**Text block**
○ ○ ○

A Couple of Items

So there’s this creationist ‘Zoo Farm’ place in Somerset.

A donkey was led in and the presenter traced a marking on its back. Did we know that the domesticated donkey has a dark cross marked on its back, he asked us casually, whereas the wild donkey doesn’t? Did the cross not remind us that the donkey carried Jesus? In retrospect, I was intrigued by my shock at this mild evangelical interjection, a reaction that reflects a more general antipathy towards creationism. Anthony Bush hopes “to give people permission to believe in God”, by disputing the truth of Darwin’s theories. However, the prospect of a religious world-view having any authority fills non-believers with dread.

Well exactly. And that’s not just some random weird reaction, some vague distaste, some reflex dislike. Non-believers have every reason to be filled with dread at the prospect of a religious world-view having any authority. Because authority is just exactly the very thing that a religious world-view should not have. That’s the heart of the issue, isn’t it. Yes, people are at liberty to believe anything they feel like believing, but no, it does not follow that they therefore have the right to force their belief on anyone else. If religious world-views have authority, that means they are – necessarily – being forced on everyone else. And that just won’t do. You can’t demand that other people believe things for which you can give no other grounds than ‘faith’. You can believe it yourself, but you can’t enforce it on others. To do that, you have to have better grounds than mere ‘faith’ or belief – you have to have evidence. Non-believers do indeed dread world-views that disregard or distort and misrepresent (or outright falsify) evidence in order to coerce people into subscribing to said world-views. There is something in us that profoundly resents that, and experiences it as an insult and intrusion and presumption. That’s because it is.

○ ○ ○

**Entries shown**
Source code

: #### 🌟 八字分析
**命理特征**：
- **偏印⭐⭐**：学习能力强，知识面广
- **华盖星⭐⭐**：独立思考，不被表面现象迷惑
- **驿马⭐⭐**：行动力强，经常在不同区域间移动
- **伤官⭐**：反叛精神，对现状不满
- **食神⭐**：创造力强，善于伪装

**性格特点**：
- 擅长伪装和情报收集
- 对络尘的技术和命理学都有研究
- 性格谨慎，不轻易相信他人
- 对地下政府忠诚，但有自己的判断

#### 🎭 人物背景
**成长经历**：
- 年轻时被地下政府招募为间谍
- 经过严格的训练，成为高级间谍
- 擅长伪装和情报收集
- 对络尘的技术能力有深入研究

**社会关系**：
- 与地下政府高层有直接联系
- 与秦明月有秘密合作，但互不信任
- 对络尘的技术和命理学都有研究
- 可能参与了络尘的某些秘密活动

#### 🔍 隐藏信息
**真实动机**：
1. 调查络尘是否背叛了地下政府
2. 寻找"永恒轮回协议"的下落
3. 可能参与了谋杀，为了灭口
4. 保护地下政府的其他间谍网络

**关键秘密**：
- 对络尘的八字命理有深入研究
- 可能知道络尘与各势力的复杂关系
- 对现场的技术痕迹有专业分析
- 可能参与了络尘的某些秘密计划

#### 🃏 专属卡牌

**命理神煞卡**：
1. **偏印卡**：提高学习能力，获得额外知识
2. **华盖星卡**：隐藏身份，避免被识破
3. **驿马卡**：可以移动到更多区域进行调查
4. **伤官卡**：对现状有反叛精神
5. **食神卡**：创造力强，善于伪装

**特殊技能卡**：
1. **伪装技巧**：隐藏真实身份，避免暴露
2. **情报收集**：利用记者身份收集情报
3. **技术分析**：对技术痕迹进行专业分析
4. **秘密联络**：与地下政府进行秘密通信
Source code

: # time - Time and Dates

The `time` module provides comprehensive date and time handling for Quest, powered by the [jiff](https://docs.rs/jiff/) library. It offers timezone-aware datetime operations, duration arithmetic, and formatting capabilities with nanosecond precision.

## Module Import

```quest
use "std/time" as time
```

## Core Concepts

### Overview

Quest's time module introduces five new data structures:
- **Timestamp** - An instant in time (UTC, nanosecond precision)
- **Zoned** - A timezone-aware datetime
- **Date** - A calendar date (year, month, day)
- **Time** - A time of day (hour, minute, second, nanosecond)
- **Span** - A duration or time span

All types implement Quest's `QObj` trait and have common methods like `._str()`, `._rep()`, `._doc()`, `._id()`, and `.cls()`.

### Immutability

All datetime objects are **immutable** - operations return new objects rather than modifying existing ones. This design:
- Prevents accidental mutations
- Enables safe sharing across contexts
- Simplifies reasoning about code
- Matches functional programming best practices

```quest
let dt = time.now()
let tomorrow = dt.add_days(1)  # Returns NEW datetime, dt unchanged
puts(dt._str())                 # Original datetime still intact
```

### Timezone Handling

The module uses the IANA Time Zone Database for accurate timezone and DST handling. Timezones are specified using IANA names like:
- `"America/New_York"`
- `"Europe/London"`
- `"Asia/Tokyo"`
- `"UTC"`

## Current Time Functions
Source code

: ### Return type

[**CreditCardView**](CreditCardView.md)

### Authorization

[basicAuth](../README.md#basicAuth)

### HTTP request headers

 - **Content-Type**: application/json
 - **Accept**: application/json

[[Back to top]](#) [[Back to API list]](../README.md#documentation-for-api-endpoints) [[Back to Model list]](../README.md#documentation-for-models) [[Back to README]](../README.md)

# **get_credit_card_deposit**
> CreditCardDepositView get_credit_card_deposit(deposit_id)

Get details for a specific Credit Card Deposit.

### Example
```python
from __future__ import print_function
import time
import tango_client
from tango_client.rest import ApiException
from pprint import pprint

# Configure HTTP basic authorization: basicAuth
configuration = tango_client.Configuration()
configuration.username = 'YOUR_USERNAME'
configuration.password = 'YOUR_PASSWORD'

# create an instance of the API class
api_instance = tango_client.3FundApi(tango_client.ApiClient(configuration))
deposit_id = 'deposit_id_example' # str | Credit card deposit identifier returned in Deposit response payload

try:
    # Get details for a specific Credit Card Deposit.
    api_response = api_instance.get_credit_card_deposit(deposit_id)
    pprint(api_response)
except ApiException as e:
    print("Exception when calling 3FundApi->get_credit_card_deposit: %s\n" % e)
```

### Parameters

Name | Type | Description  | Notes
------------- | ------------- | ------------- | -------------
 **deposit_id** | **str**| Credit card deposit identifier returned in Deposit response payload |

○ ○ ○

**Task item**
List everything the text about the creationist Zoo Farm in Somerset says the world-views that non-believers dread do to evidence.

**Answer section**
disregard, distort, misrepresent, outright falsify